On 12/14/21 07:08, Dominique Martinet wrote:
I've double-checked with traces in load_spa_handle/unref_handle
and it
is all free()d as soon as the client disconnects, so there's no reason
the memory would still be used... And I think we're just looking at some
malloc optimisation not releasing the memory.
To confirm, I've tried starting pipewire-pulse with jemalloc loaded,
LD_PRELOAD=/usr/lib64/libjemalloc.so , and interestingly after the 100
clients exit the memory stays at ~3-400MB but as soon as single new
client connects it jumps back down to 20MB, so that seems to confirm it.
(with tcmalloc it stays all the way up at 700+MB...)
So I guess we're just chasing after artifacts from the allocator,
and
it'll be hard to tell which it is when I happen to see pipewire-pulse
with high memory later on...
It can be difficult to tell the difference between:
(a) allocator caching
(b) application usage
To help with we developed some additional tracing utilities:
https://pagure.io/glibc-malloc-trace-utils
The idea was to get a full API trace of malloc family calls and then play them back
in a simulator to evaluate the heap/arena usage when threads were involved.
Knowing the exact API calls lets you determine if you have (a), where the API calls
show a small usage but in reality RSS is higher, or (b) where the API calls show there
are some unmatched free()s and the usage is growing.
It seems like you used jemalloc and then found that memory usage stays low?
If that is the case it may be userspace caching from the allocator.
jemalloc is particularly lean with a time-decay thread that frees back to the OS
in order to reduce memory usage down to a fixed percentage. The consequence of
this is that you get latency on the allocation side, and the application has to
take this into account.
From what I can see the big allocations are (didn't look at
lifetime of each
alloc):
- load_spa_handle for audioconvert/libspa-audioconvert allocs 3.7MB
- pw_proxy_new allocates 590k
- reply_create_playback_stream allocates 4MB
- spa_buffer_alloc_array allocates 1MB from negotiate_buffers
- spa_buffer_alloc_array allocates 256K x2 + 128K
from negotiate_link_buffers
On a 64-bit system the maximum dynamic allocation size is 32MiB.
As you call malloc with ever larger values the dynamic scaling will scale up to
at most 32MiB (half of a 64MiB heap). So it is possible that all of these allocations
are placed on the mmap/sbrk'd heaps and stay there for future usage until freed back.
Could you try running with this env var:
GLIBC_TUNABLES=glibc.malloc.mmap_threshold=131072
Note: See `info libc tunables`.
maybe some of these buffers sticking around for the duration of the
connection could be pooled and shared?
They are pooled and shared if they are cached by the system memory allocator.
All of tcmalloc, jemalloc, and glibc malloc attempt to cache the userspace requests
with different algorithms that match given workloads.
--
Cheers,
Carlos.

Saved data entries
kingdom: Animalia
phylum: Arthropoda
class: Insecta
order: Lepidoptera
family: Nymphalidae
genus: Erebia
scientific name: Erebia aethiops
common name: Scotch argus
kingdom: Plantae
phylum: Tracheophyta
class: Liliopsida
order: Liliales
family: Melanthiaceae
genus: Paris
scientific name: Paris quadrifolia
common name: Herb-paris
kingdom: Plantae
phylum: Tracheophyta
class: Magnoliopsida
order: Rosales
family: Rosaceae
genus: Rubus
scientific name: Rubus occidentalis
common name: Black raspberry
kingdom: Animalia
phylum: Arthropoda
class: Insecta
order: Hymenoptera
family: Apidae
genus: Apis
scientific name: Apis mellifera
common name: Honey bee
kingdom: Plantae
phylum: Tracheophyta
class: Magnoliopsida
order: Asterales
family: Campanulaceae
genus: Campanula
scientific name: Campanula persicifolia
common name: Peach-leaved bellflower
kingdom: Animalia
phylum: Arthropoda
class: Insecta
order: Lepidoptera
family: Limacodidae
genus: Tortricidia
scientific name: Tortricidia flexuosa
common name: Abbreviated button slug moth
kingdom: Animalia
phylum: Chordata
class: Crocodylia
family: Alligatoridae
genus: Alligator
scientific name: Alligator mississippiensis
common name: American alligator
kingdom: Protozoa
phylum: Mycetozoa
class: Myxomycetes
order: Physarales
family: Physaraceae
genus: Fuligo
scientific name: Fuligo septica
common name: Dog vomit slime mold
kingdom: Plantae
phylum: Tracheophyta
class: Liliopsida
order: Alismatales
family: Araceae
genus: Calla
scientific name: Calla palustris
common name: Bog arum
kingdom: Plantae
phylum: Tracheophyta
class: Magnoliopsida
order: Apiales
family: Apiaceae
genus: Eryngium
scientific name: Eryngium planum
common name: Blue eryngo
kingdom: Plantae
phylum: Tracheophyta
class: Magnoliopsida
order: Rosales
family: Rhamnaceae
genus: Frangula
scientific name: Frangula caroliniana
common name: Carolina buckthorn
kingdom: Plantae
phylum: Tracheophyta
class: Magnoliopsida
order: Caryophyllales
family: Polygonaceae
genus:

#### WORK TO DO
**1)** Translate into Spanish this sentence from the allocator discussion: "On a 64-bit system the maximum dynamic allocation size is 32MiB."
**2)** From the allocator discussion, reproduce word for word the part that opens with the words containing "It seems like" and closes with "this into account.".

#### COMPLETE ANSWERS
**1)** En un sistema de 64 bits, el tamaño máximo de asignación dinámica es de 32 MiB.

**2)**
It seems like you used jemalloc and then found that memory usage stays low?
If that is the case it may be userspace caching from the allocator.
jemalloc is particularly lean with a time-decay thread that frees back to the OS
in order to reduce memory usage down to a fixed percentage. The consequence of
this is that you get latency on the allocation side, and the application has to
take this into account.